My concern is that in the future, we will pull a patch that will cause
the issue described here, and that issue will only be relevant on
stable. It is very hard to debug this, and I suspect that stable kernels
will still pass all their tests with flying colors.

As an example, consider the case where commit 28e2c4bb99aa ("mm/vmstat.c:
fix outdated vmstat_text") is backported to a kernel that doesn't have
commit 7a9cdebdcc17 ("mm: get rid of vmacache_flush_all() entirely").
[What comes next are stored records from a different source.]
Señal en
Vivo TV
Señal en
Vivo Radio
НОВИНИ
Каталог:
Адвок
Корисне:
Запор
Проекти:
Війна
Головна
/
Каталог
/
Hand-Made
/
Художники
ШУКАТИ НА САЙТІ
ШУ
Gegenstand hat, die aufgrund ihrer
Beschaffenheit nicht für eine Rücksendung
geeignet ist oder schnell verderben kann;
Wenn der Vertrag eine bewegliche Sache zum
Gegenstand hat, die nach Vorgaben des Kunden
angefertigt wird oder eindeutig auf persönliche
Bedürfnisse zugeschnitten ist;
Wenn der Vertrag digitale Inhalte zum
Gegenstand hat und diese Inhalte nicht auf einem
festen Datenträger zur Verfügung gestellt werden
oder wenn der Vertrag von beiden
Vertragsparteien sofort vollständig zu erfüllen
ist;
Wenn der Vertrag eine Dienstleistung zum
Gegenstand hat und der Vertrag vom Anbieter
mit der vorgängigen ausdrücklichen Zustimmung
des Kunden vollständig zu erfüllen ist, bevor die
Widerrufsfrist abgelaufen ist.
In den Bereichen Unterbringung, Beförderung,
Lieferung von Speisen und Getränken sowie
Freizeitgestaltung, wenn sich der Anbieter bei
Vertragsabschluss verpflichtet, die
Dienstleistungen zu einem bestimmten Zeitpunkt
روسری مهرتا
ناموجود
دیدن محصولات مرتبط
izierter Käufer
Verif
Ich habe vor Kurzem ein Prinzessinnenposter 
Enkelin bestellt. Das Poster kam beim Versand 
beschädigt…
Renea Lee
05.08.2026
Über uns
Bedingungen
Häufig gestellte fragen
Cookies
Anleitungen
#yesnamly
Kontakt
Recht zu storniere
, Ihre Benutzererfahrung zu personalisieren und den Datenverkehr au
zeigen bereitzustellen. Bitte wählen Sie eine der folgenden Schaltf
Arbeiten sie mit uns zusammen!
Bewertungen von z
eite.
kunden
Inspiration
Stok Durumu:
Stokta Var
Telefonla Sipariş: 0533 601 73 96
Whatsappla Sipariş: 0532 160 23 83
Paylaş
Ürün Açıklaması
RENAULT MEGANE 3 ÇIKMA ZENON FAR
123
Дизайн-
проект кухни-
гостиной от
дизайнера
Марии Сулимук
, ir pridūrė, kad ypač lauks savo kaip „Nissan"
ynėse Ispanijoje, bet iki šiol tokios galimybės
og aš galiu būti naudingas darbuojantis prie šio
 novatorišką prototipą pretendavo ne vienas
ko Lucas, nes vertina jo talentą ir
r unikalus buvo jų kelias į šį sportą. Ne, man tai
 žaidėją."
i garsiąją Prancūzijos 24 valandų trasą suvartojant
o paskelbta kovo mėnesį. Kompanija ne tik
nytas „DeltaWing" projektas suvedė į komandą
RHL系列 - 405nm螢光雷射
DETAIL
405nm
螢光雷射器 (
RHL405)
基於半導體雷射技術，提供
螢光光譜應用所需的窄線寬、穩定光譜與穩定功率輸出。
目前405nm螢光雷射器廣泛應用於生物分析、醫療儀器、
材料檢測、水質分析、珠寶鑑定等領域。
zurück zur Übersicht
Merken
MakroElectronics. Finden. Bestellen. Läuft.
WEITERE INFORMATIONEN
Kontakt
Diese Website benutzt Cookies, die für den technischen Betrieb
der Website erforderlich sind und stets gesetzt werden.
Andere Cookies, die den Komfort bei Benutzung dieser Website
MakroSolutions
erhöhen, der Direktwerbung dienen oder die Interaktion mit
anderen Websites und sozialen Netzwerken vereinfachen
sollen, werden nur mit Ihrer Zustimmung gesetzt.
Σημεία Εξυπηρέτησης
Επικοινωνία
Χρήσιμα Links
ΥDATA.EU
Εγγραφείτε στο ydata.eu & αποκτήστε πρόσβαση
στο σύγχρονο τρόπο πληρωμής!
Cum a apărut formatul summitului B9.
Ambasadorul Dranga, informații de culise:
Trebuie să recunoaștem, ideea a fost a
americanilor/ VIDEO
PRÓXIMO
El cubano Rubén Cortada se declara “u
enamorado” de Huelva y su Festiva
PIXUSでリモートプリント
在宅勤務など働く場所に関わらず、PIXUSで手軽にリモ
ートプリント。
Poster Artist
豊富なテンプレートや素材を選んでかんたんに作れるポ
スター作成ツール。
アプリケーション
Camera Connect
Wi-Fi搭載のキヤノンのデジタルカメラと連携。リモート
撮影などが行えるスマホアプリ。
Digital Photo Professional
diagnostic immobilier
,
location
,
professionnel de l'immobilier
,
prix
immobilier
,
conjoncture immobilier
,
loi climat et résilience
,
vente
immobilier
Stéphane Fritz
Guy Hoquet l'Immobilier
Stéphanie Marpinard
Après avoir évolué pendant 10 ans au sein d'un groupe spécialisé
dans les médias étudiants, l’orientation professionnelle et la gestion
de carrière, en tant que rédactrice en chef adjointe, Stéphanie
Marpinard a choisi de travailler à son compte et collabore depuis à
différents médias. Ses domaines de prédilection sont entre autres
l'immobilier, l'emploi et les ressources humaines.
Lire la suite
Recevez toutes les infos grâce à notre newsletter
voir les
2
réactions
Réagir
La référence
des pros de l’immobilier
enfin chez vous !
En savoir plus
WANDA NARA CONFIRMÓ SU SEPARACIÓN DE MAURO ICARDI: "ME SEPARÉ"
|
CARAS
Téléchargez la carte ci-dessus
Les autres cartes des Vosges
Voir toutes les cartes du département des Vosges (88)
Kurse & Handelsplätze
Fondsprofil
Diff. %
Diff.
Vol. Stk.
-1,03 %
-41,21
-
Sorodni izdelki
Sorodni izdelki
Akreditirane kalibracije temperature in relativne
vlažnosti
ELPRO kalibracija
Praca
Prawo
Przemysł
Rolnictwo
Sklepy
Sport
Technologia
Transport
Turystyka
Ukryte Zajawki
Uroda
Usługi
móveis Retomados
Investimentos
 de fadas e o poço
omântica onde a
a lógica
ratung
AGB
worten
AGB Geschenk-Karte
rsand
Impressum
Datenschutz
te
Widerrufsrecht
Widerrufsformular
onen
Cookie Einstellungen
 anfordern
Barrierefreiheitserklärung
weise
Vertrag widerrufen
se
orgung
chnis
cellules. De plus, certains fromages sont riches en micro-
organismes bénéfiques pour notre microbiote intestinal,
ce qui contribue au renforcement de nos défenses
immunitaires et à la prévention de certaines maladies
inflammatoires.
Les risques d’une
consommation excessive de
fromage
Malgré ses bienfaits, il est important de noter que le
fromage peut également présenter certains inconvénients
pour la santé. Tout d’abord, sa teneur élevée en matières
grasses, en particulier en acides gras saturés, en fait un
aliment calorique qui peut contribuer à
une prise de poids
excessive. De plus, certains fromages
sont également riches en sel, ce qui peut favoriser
I also felt safe with this patch since it adds a single BUILD_BUG_ON()
which does nothing during runtime, so the chances it introduces anything
beyond a build regression seemed to be slim to none.

Well OK. But my question was general and covers basically every
autosel patch which originated in -mm.

Sure. I picked 3 patches that show up on top when I google for AUTOSEL
in linux-mm, maybe they'll be a good example to help me understand why
they were not selected.

This one fixes a case where too few struct pages are allocated when
using mirrorred memory:

https://marc.info/?l=linux-mm&m=154211933211147&w=2

Race condition with memory hotplug due to missing locks:

https://marc.info/?l=linux-mm&m=154211934011188&w=2

Raising an OOM event that causes issues in userspace when no OOM has
actually occured:

https://marc.info/?l=linux-mm&m=154211939811582&w=2


I think that all 3 cases represent a "real" bug users can hit, and I
honestly don't know why they were not tagged for stable.

--
Thanks,
Sasha